The Peninsular Railway was incorporated in January, 1906 as a subsidiary of the Southern Pacific in response to calls for an interurban line from San Francisco to San Jose. The original plan for the San Francisco to San Jose line comprises much the same route that Caltrain operates on today. In addition to the line to Los Gatos, branches were also planned to extend to Alviso, Oakland and Lick Observatory. However, due to the Colorado River flood of 1905 (which created the Salton Sea), many of the rails to be used for this construction had to be rushed to the Imperial Valley to rebuild the Southern Pacific line between Los Angeles and Yuma, Arizona. Therefore, only the lines connecting San Jose, Palo Alto and Los Gatos were constructed, and interurban service did not exist between Palo Alto and San Mateo. Another attempt to complete this line came in the next decade, but construction was again delayed by a scarcity of steel rails, this time due to World War I.

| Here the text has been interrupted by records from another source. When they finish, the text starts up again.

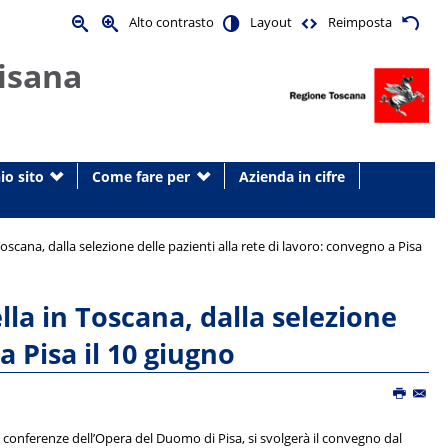
Alto contrasto
Layout
Reimposta
isana
io sito
Come fare per
Azienda in cifre
cana, dalla selezione delle pazienti alla rete di lavoro: convegno a Pisa
a in Toscana, dalla selezione
a Pisa il 10 giugno
 conferenze dell’Opera del Duomo di Pisa, si svolgerà il convegno dal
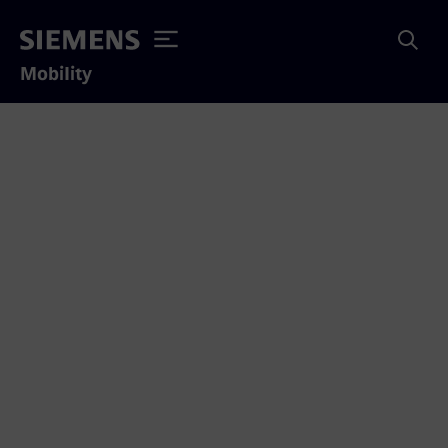
Mobility
ÖBB und Siemens
präsentieren Railjet M im
Klima-Wind-Kanal
27.05.2026
Tests bei extremen Bedingungen im
weltweit größten Klima-Wind-Kanal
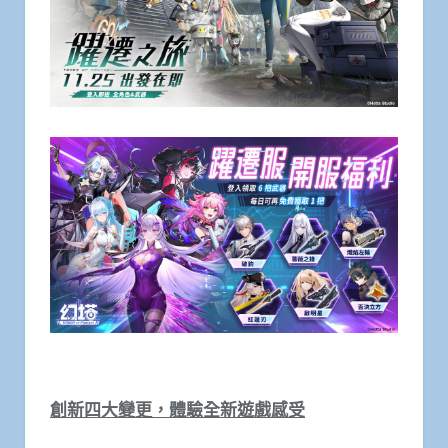
創新四大變更，體驗全新遊戲感受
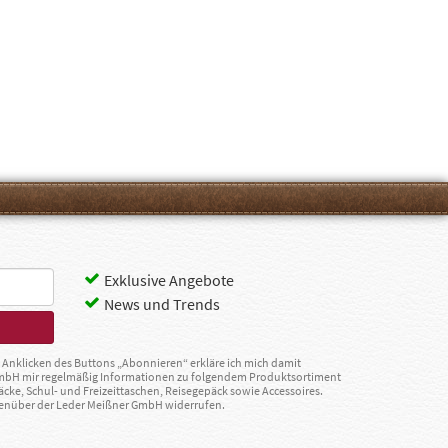
Exklusive Angebote
News und Trends
Anklicken des Buttons „Abonnieren“ erkläre ich mich damit
GmbH mir regelmäßig Informationen zu folgendem Produktsortiment
äcke, Schul- und Freizeittaschen, Reisegepäck sowie Accessoires.
egenüber der Leder Meißner GmbH widerrufen.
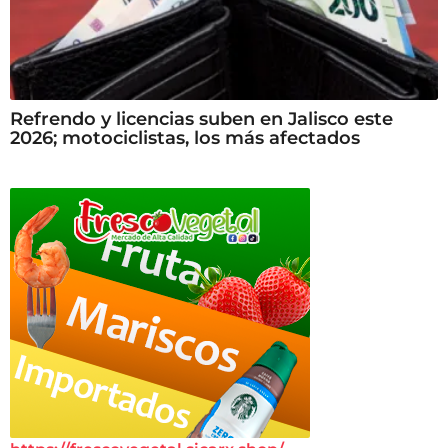
Refrendo y licencias suben en Jalisco este
2026; motociclistas, los más afectados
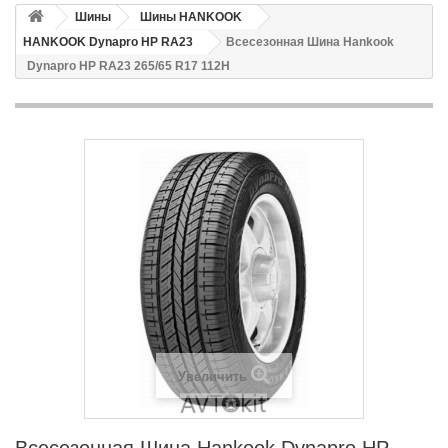
Шины
Шины HANKOOK
HANKOOK Dynapro HP RA23
Всесезонная Шина Hankook
Dynapro HP RA23 265/65 R17 112H
Увеличить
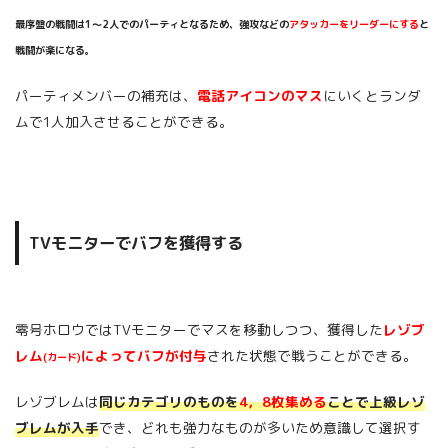
最序盤の戦闘は1～2人でのパーティとなるため、強攻などの
アタッカーをリーダーにする
と
戦闘が楽になる。
パーティメンバーの補充は、
電話アイコンのマス
にいくとランダ
ムで1人加入させることができる。
TVモニターでバフを獲得する
零号ホロウではTVモニターでマスを移動しつつ、獲得した
レゾブ
レム
によってバフが付与
された状態で戦うことができる。
(カード)
レゾブレムは
同じカテゴリのものを
4，8枚集める
ことで上級レゾ
ブレムが入手
でき、どれも強力なものが多いため意識して選択す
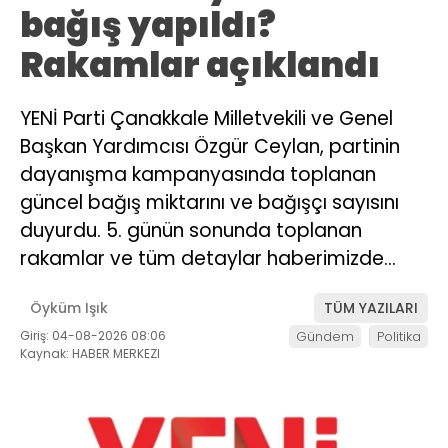
bağış yapıldı?
Rakamlar açıklandı
YENİ Parti Çanakkale Milletvekili ve Genel
Başkan Yardımcısı Özgür Ceylan, partinin
dayanışma kampanyasında toplanan
güncel bağış miktarını ve bağışçı sayısını
duyurdu. 5. günün sonunda toplanan
rakamlar ve tüm detaylar haberimizde…
Öyküm Işık
TÜM YAZILARI
Giriş: 04-08-2026 08:06
Gündem
Politika
Kaynak: HABER MERKEZI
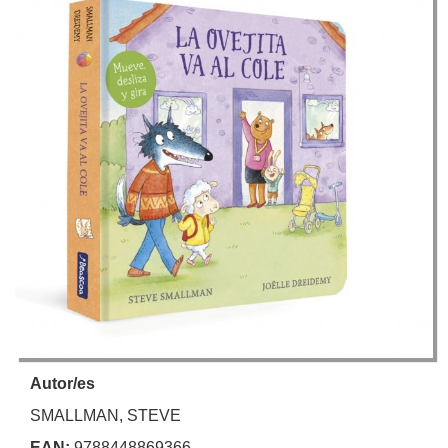
Autor/es
SMALLMAN, STEVE
EAN:
9788448869366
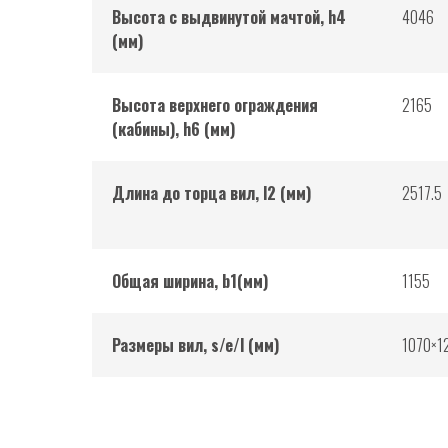
Высота с выдвинутой мачтой, h4
4046
(мм)
Высота верхнего ограждения
2165
(кабины), h6 (мм)
Длина до торца вил, l2 (мм)
2517.5
Общая ширина, b1(мм)
1155
Размеры вил, s/e/l (мм)
1070×1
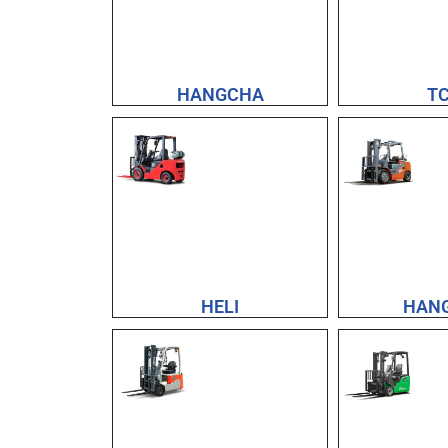
HANGCHA
T
HELI
HAN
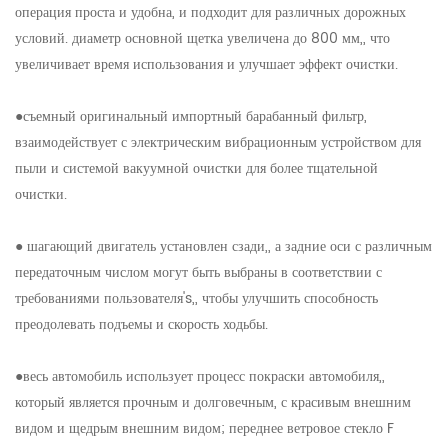
операция проста и удобна, и подходит для различных дорожных
условий. диаметр основной щетка увеличена до 800 мм,, что
увеличивает время использования и улучшает эффект очистки.
●съемный оригинальный импортный барабанный фильтр,
взаимодействует с электрическим вибрационным устройством для
пыли и системой вакуумной очистки для более тщательной
очистки.
● шагающий двигатель установлен сзади,, а задние оси с различным
передаточным числом могут быть выбраны в соответствии с
требованиями пользователя's,, чтобы улучшить способность
преодолевать подъемы и скорость ходьбы.
●весь автомобиль использует процесс покраски автомобиля,,
который является прочным и долговечным, с красивым внешним
видом и щедрым внешним видом; переднее ветровое стекло F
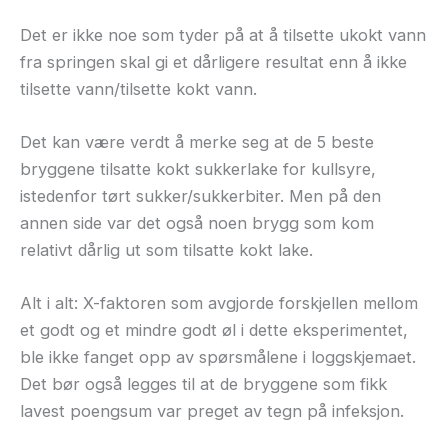
Det er ikke noe som tyder på at å tilsette ukokt vann
fra springen skal gi et dårligere resultat enn å ikke
tilsette vann/tilsette kokt vann.
Det kan være verdt å merke seg at de 5 beste
bryggene tilsatte kokt sukkerlake for kullsyre,
istedenfor tørt sukker/sukkerbiter. Men på den
annen side var det også noen brygg som kom
relativt dårlig ut som tilsatte kokt lake.
Alt i alt: X-faktoren som avgjorde forskjellen mellom
et godt og et mindre godt øl i dette eksperimentet,
ble ikke fanget opp av spørsmålene i loggskjemaet.
Det bør også legges til at de bryggene som fikk
lavest poengsum var preget av tegn på infeksjon.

By 1920 the sixty-eight mile system connected San Jose and Palo Alto via the Stevens Creek Road and the Southern Pacific line via Monta Vista and Mayfield (with a branch line to Stanford University); San Jose and Los Gatos via several county roads and the San Jose-Los Gatos Road; and Los Gatos and Palo Alto via the Saratoga-Los Gatos Road and Saratoga-Santa Clara Road (with a branch from Saratoga to Congress Springs).